Growing evidence that Statins or cholesterol meds makes exercise more difficult. Why take something to make you less fit and healthy?

Growing evidence that Statins or cholesterol meds makes exercise more difficult. Why take something to make you less fit and healthy?

The growing case against statins is undeniable, yet nationally, millions of people have been convinced they need to obsess about their cholesterol numbers. Cholesterol meds or statins damage vital organs such as the liver, increase the likelihood of dementia and the latest news reported by the NY Times is that they damage muscles and interfere with your ability to exercise. While cholesterol is only one of 18 risk factors of a heart attack, millions of active people have been convinced out of fear to take this drug which makes them feel poorly out of fear. While we all have an expiration date and none of us know when that is, taking Statins out of fear after a heart attack or other event that took years to develop does not change the inevitable, yet, millions believe it will.

Many of our patients on these drugs have many difficulties with the side effects and need to be monitored by their doctors closely to make sure the drug is not killing them. What are we doing? Many of those same patients have difficulty walking stairs because of the effects on the muscles. Isn’t exercise good for our health and why would we want to put someone on a drug that inhibits fitness, something that improves our longevity?

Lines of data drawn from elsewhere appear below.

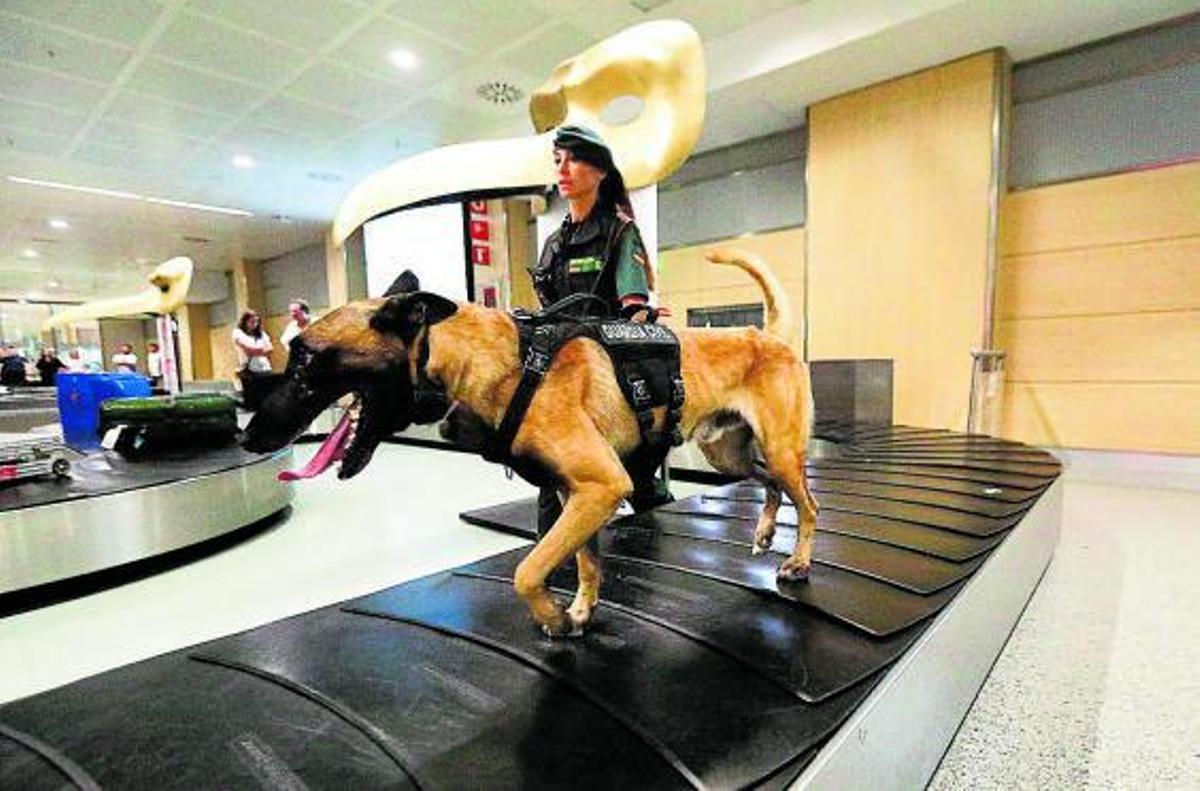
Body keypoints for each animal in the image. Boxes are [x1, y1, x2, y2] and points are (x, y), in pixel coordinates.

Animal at [247, 250, 820, 638]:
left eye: (304, 357)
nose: (250, 438)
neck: (509, 362)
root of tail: (766, 334)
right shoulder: (577, 494)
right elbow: (585, 562)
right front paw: (581, 611)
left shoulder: (600, 486)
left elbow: (527, 570)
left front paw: (554, 616)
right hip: (730, 455)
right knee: (769, 485)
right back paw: (766, 531)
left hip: (781, 452)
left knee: (808, 504)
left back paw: (797, 562)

In 10 years, we will examine this current cholesterol fad, and the damage and costs to the system it produced and say “what were we thinking”? You can do this now and live a better and healthier life. Knowledge is power. Those who do not know or understand make their health decisions out of fear which is rarely a good for a healthcare consumer.

Check out this article below:

Do Statins Make It Tough to Exercise?

By GRETCHEN REYNOLDS, Columnist
For years, physicians and scientists have been aware that statins, the most widely prescribed drugs in the world, can cause muscle aches and fatigue in some patients. What many people don’t know is that these side effects are especially pronounced in people who exercise.To learn more about the effect statins have on exercising muscles, scientists in Strasbourg, France, recently gave the cholesterol-lowering drug Lipitor to a group of rats for two weeks, while a separate control group was not medicated. Some of the rats from both groups ran on little treadmills until they were exhausted.

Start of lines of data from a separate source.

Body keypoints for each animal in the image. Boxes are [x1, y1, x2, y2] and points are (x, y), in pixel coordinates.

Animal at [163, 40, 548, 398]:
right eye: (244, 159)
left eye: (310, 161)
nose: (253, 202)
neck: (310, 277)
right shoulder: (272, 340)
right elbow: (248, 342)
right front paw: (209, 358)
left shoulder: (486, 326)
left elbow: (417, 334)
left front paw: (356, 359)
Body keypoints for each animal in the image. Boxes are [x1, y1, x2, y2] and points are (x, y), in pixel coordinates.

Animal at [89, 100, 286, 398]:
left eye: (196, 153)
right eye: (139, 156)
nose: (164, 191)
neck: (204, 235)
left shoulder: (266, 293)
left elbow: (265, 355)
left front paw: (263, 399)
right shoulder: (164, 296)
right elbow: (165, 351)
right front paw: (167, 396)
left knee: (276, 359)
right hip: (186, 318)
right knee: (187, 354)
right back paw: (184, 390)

It was immediately obvious that the medicated animals couldn’t run as far. They became exhausted much earlier than the rats that had not been given statins.

The differences were even more striking at a cellular level. When the scientists studied muscle tissues, they found that oxidative stress, a measure of possible cell damage, was increased by 60 percent in sedentary animals receiving statins, compared with the unmedicated control group.